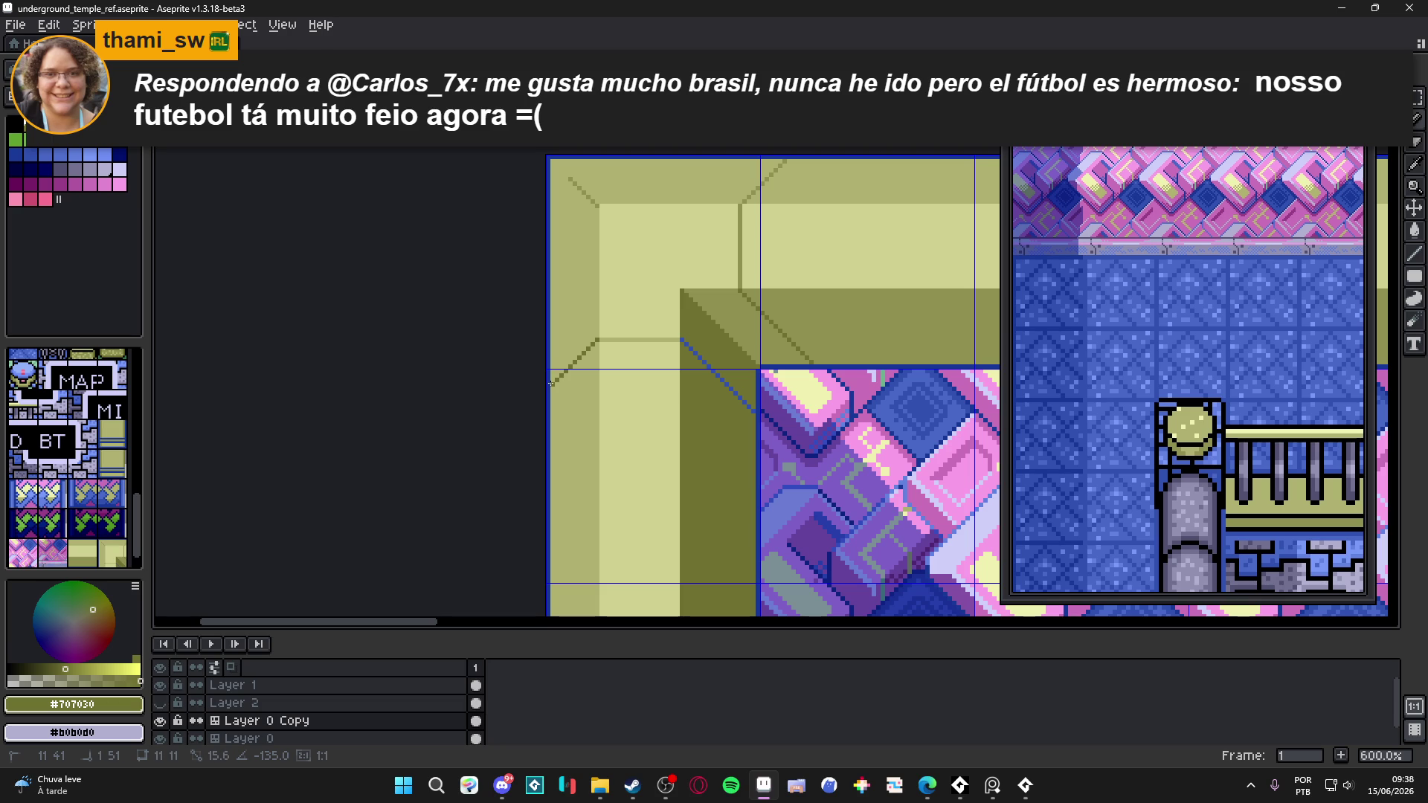
# - Pan around the frame's top-left corner and toggle tile mode off with Tab
pyautogui.scroll(-4, 629, 363)
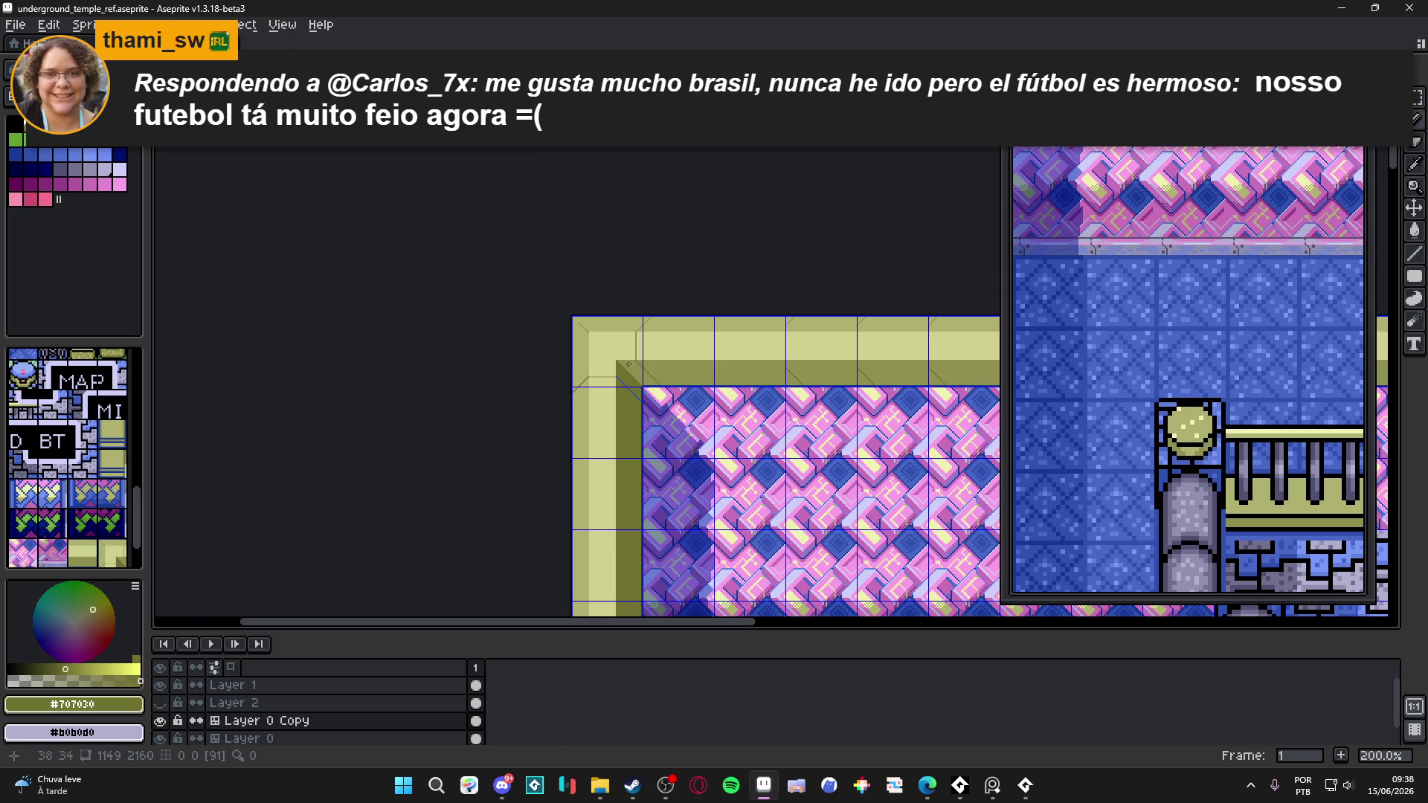
pyautogui.scroll(1, 634, 355)
pyautogui.hscroll(-1, 639, 359)
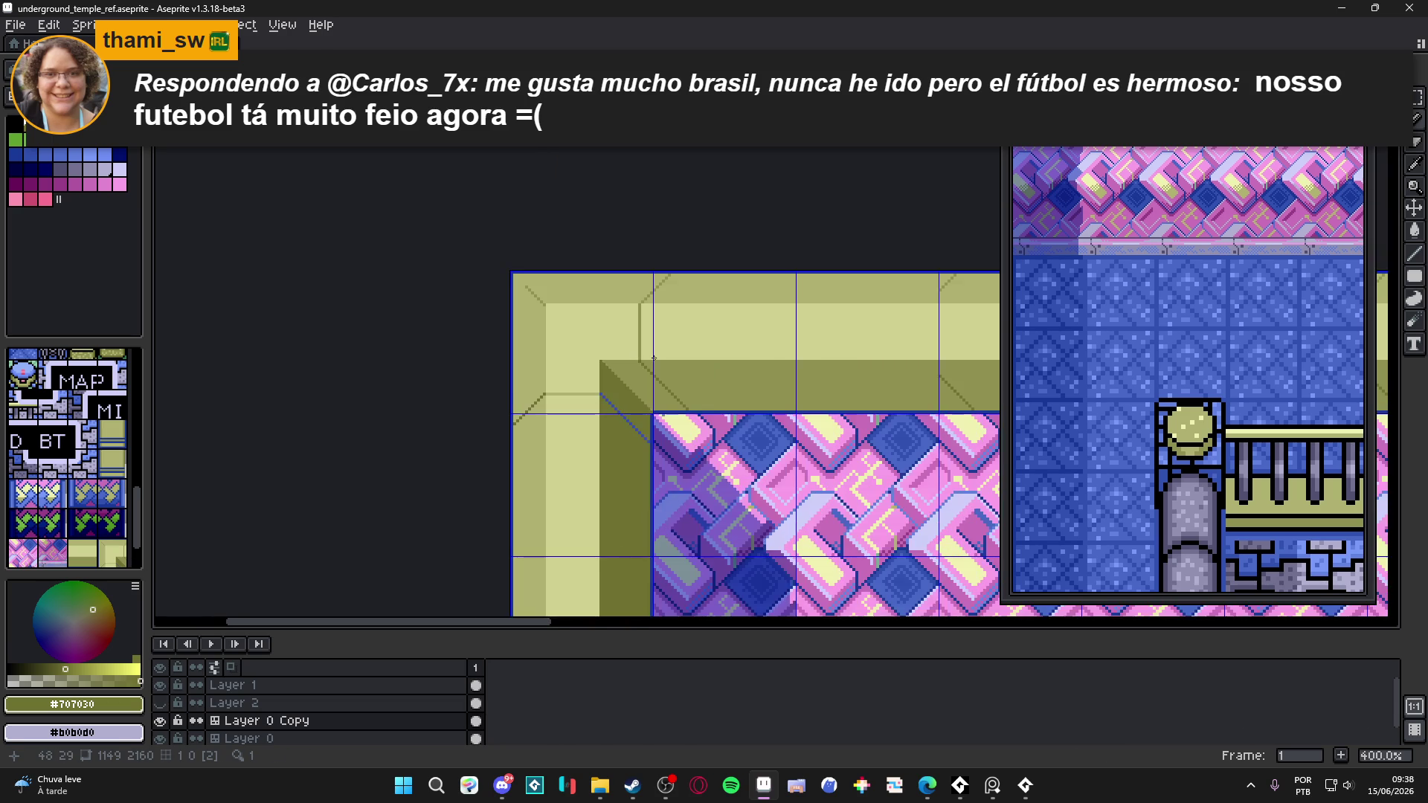
pyautogui.hscroll(3, 671, 323)
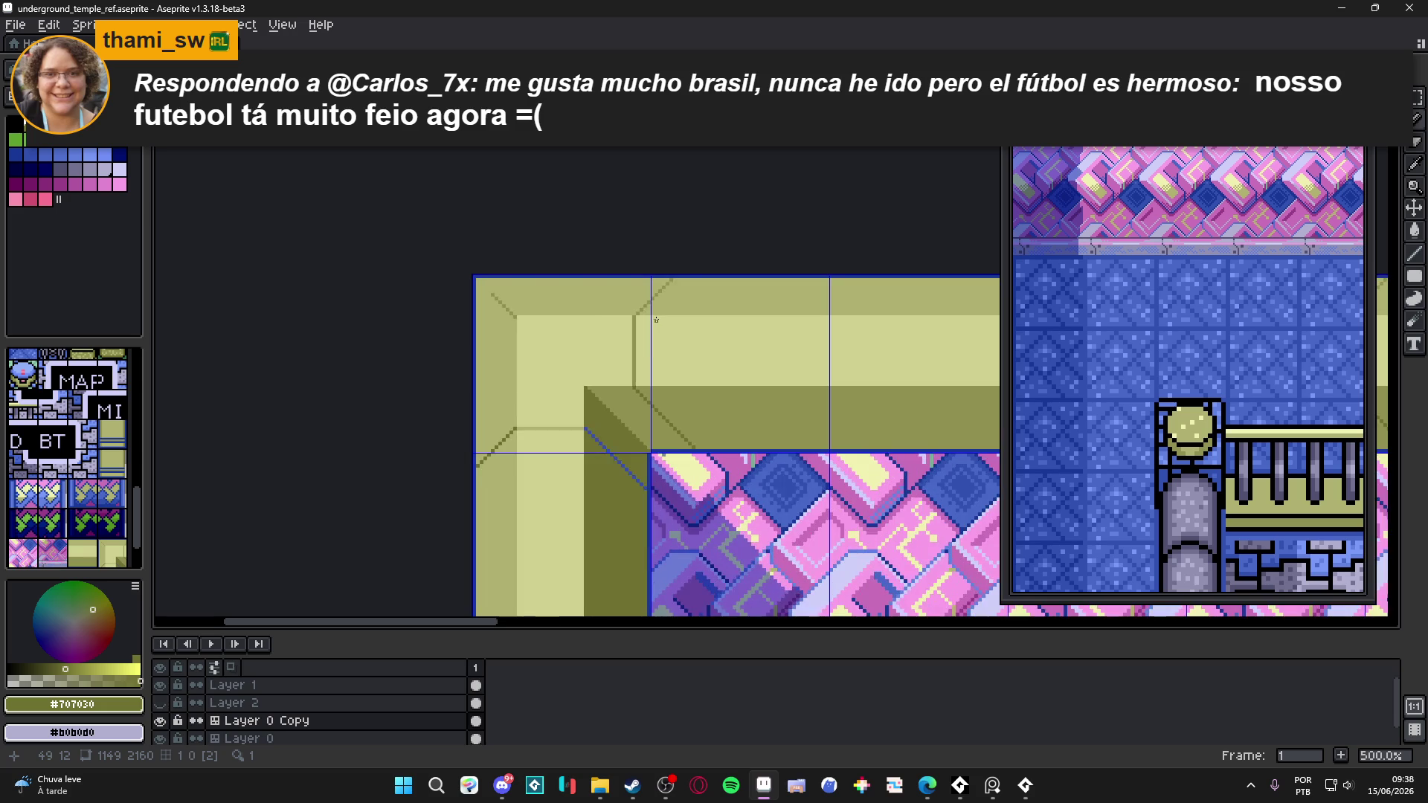
pyautogui.hscroll(-3, 656, 320)
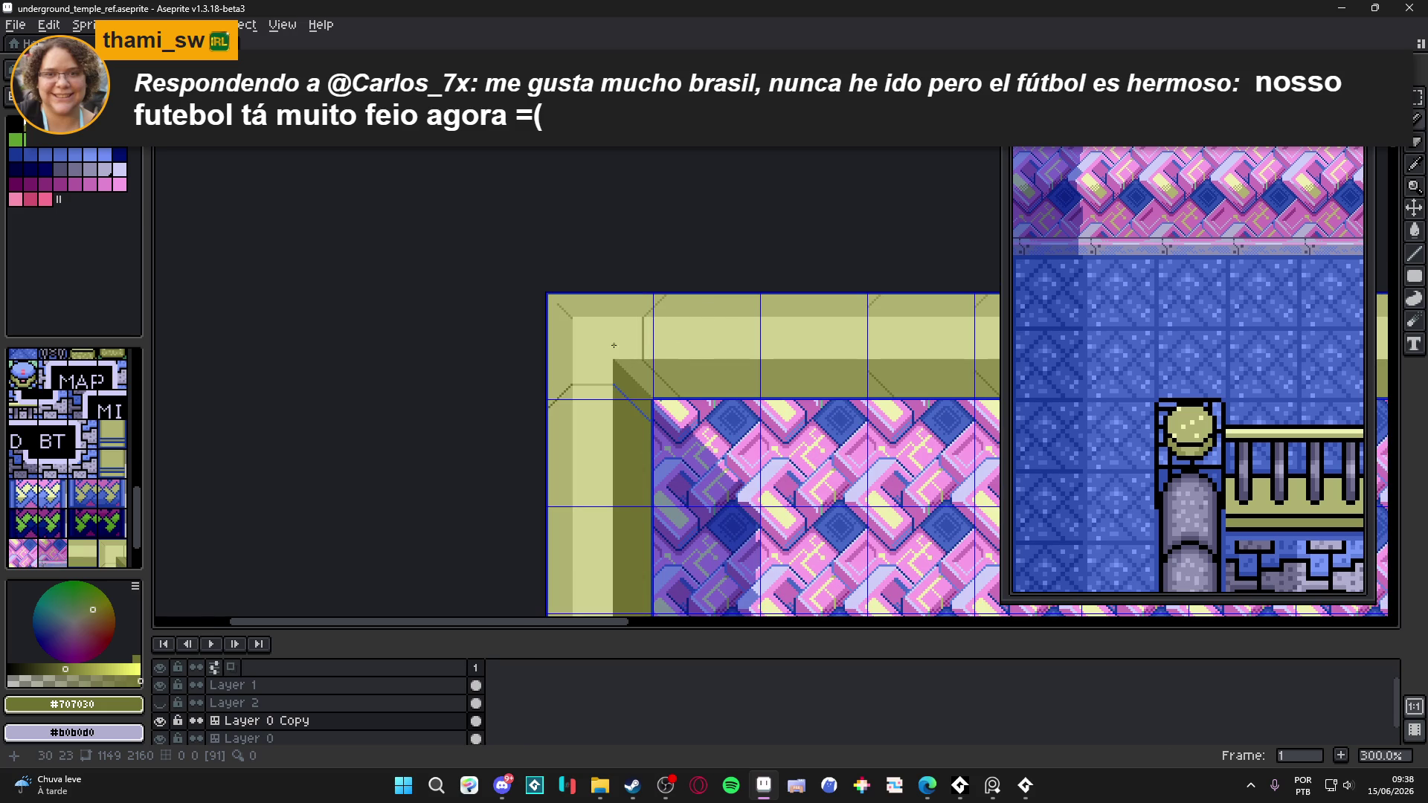
pyautogui.scroll(1, 614, 345)
pyautogui.scroll(2, 583, 361)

__PROBLEM DETAILS__: Print all the entries again exactly as written, but without the pictures.

__ANSWER BOX__:
# - Pan around the frame's top-left corner and toggle tile mode off with Tab
pyautogui.scroll(-4, 629, 363)
pyautogui.scroll(1, 634, 355)
pyautogui.hscroll(-1, 639, 359)
pyautogui.hscroll(3, 671, 323)
pyautogui.hscroll(-3, 656, 320)
pyautogui.scroll(1, 614, 345)
pyautogui.scroll(2, 583, 361)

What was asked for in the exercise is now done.